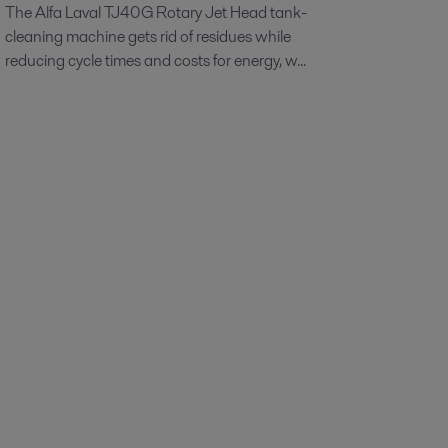
The Alfa Laval TJ40G Rotary Jet Head tank-
cleaning machine gets rid of residues while
reducing cycle times and costs for energy, w...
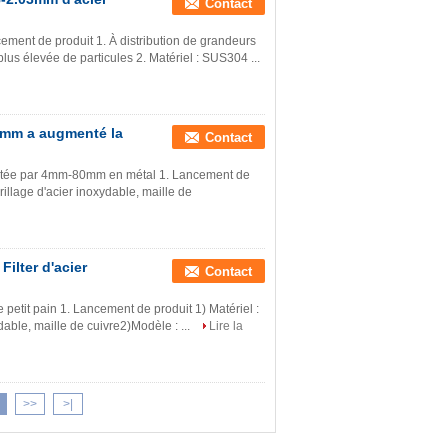
Contact
ncement de produit 1. À distribution de grandeurs
us élevée de particules 2. Matériel : SUS304 ...
80mm a augmenté la
Contact
ntée par 4mm-80mm en métal 1. Lancement de
rillage d'acier inoxydable, maille de
Filter d'acier
Contact
e petit pain 1. Lancement de produit 1) Matériel :
dable, maille de cuivre2)Modèle : ...
Lire la
>>
>|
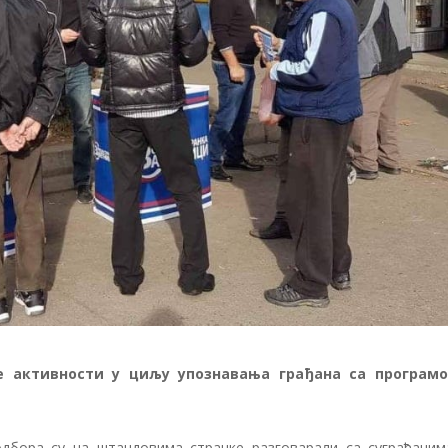
е активности у циљу упознавања грађана са програм
одбора су на штандовима странке разговарали са суграђаним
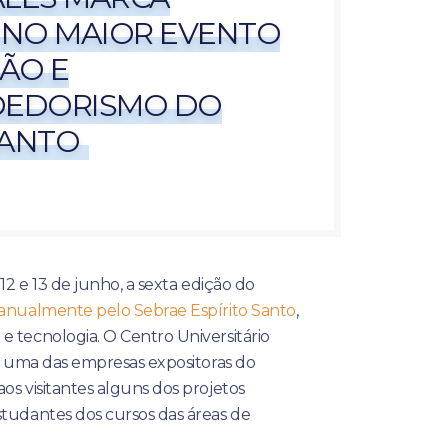
 NO MAIOR EVENTO
ÃO E
EDORISMO DO
SANTO
 12 e 13 de junho, a sexta edição do
 anualmente pelo Sebrae Espírito Santo
,
e tecnologia. O Centro Universitário
oi uma das empresas expositoras do
os visitantes alguns dos projetos
studantes dos cursos das áreas de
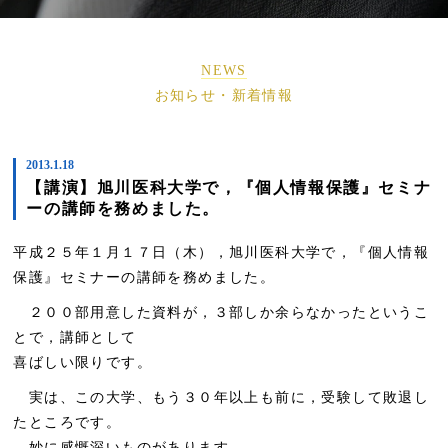
NEWS
お知らせ・新着情報
2013.1.18
【講演】旭川医科大学で，『個人情報保護』セミナ
ーの講師を務めました。
平成２５年１月１７日（木），旭川医科大学で，『個人情報
保護』セミナーの講師を務めました。
２００部用意した資料が，３部しか余らなかったというこ
とで，講師として
喜ばしい限りです。
実は、この大学、もう３０年以上も前に，受験して敗退し
たところです。
妙に感慨深いものがあります。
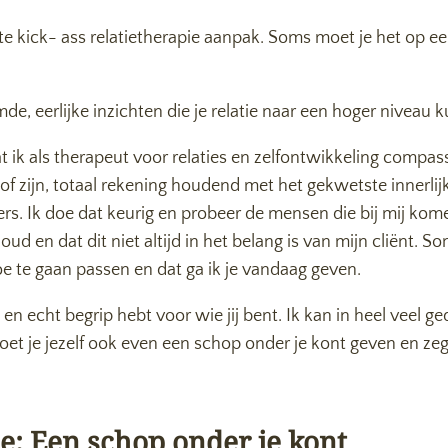
hte kick- ass relatietherapie aanpak. Soms moet je het op 
e, eerlijke inzichten die je relatie naar een hoger niveau k
 ik als therapeut voor relaties en zelfontwikkeling compas
oof zijn, totaal rekening houdend met het gekwetste innerl
ers. Ik doe dat keurig en probeer de mensen die bij mij komen
houd en dat dit niet altijd in het belang is van mijn cliënt
e te gaan passen en dat ga ik je vandaag geven.
en echt begrip hebt voor wie jij bent. Ik kan in heel veel
t je jezelf ook even een schop onder je kont geven en zegg
ie: Een schop onder je kont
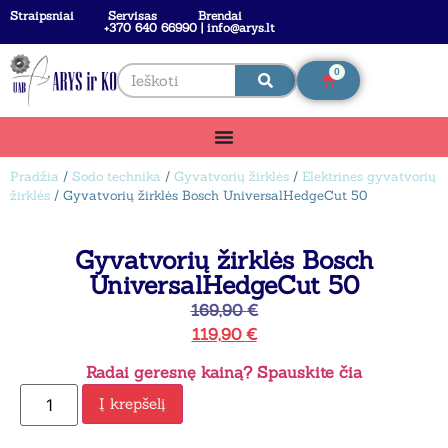
Straipsniai
Servisas
Brendai
+370 640 66990 | info@arys.lt
0
Pradžia
/
Sodo technika
/
Gyvatvorių žirklės
/
Elektrines gyvatvorių
žirklės
/ Gyvatvorių žirklės Bosch UniversalHedgeCut 50
Gyvatvorių žirklės Bosch
UniversalHedgeCut 50
169,90
€
119,90
€
Radai geresnę kainą? Spauskite čia
Į krepšelį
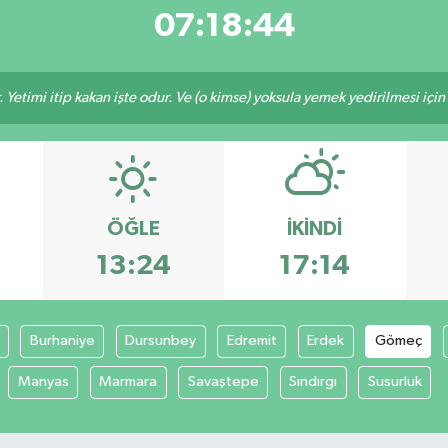
07:18:44
 Yetimi itip kakan işte odur. Ve (o kimse) yoksula yemek yedirilmesi içi
ÖĞLE
İKINDI
13:24
17:14
Burhaniye
Dursunbey
Edremit
Erdek
Gömeç
Manyas
Marmara
Savaştepe
Sındırgı
Susurluk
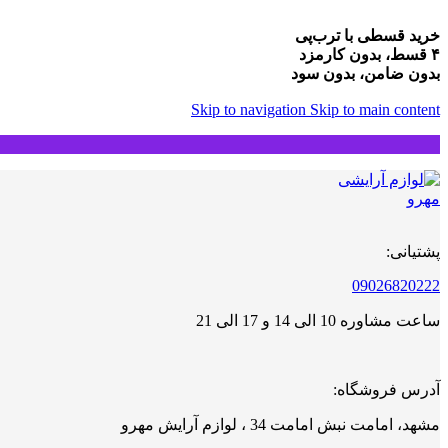
خرید قسطی با ترب‌پی
۴ قسط، بدون کارمزد
بدون ضامن، بدون سود
Skip to navigation
Skip to main content
پشتیانی:
09026820222
ساعت مشاوره 10 الی 14 و 17 الی 21
آدرس فروشگاه:
مشهد، امامت نبش امامت 34 ، لوازم آرایش مهرو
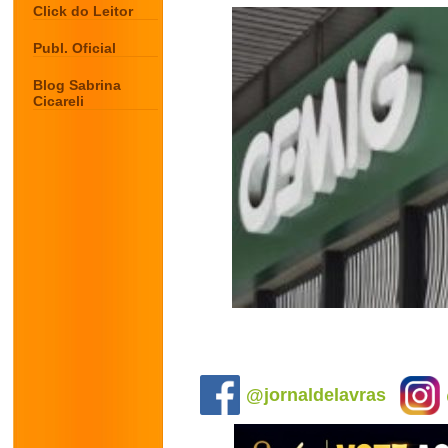
Click do Leitor
Publ. Oficial
Blog Sabrina
Cicareli
.
@jornaldelavras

============================================================

- TASK DESCRIPTION: Return the text read from every entry above, line for line and unchanged, with the pictures left out.

- RESULT OF THIS TASK:
The Alfa Laval TJ40G Rotary Jet Head tank-
cleaning machine gets rid of residues while
reducing cycle times and costs for energy, w...
Contact
ncement de produit 1. À distribution de grandeurs
us élevée de particules 2. Matériel : SUS304 ...
80mm a augmenté la
Contact
ntée par 4mm-80mm en métal 1. Lancement de
rillage d'acier inoxydable, maille de
Filter d'acier
Contact
e petit pain 1. Lancement de produit 1) Matériel :
dable, maille de cuivre2)Modèle : ...
Lire la
>>
>|
е активности у циљу упознавања грађана са програм
одбора су на штандовима странке разговарали са суграђаним
 NO MAIOR EVENTO
ÃO E
EDORISMO DO
SANTO
 12 e 13 de junho, a sexta edição do
 anualmente pelo Sebrae Espírito Santo
,
e tecnologia. O Centro Universitário
oi uma das empresas expositoras do
os visitantes alguns dos projetos
studantes dos cursos das áreas de
NEWS
お知らせ・新着情報
2013.1.18
【講演】旭川医科大学で，『個人情報保護』セミナ
ーの講師を務めました。
平成２５年１月１７日（木），旭川医科大学で，『個人情報
保護』セミナーの講師を務めました。
２００部用意した資料が，３部しか余らなかったというこ
とで，講師として
喜ばしい限りです。
実は、この大学、もう３０年以上も前に，受験して敗退し
たところです。
妙に感慨深いものがあります。
hte kick- ass relatietherapie aanpak. Soms moet je het op 
e, eerlijke inzichten die je relatie naar een hoger niveau k
 ik als therapeut voor relaties en zelfontwikkeling compas
oof zijn, totaal rekening houdend met het gekwetste innerl
ers. Ik doe dat keurig en probeer de mensen die bij mij komen
houd en dat dit niet altijd in het belang is van mijn cliënt
e te gaan passen en dat ga ik je vandaag geven.
en echt begrip hebt voor wie jij bent. Ik kan in heel veel
t je jezelf ook even een schop onder je kont geven en zegg
ie: Een schop onder je kont
Straipsniai
Servisas
Brendai
+370 640 66990 | info@arys.lt
0
Pradžia
/
Sodo technika
/
Gyvatvorių žirklės
/
Elektrines gyvatvorių
žirklės
/ Gyvatvorių žirklės Bosch UniversalHedgeCut 50
Gyvatvorių žirklės Bosch
UniversalHedgeCut 50
169,90
€
119,90
€
Radai geresnę kainą? Spauskite čia
Į krepšelį
07:18:44
 Yetimi itip kakan işte odur. Ve (o kimse) yoksula yemek yedirilmesi içi
ÖĞLE
İKINDI
13:24
17:14
Burhaniye
Dursunbey
Edremit
Erdek
Gömeç
Manyas
Marmara
Savaştepe
Sındırgı
Susurluk
خرید قسطی با ترب‌پی
۴ قسط، بدون کارمزد
بدون ضامن، بدون سود
Skip to navigation
Skip to main content
پشتیانی:
09026820222
ساعت مشاوره 10 الی 14 و 17 الی 21
آدرس فروشگاه:
مشهد، امامت نبش امامت 34 ، لوازم آرایش مهرو
Click do Leitor
Publ. Oficial
Blog Sabrina
Cicareli
.
@jornaldelavras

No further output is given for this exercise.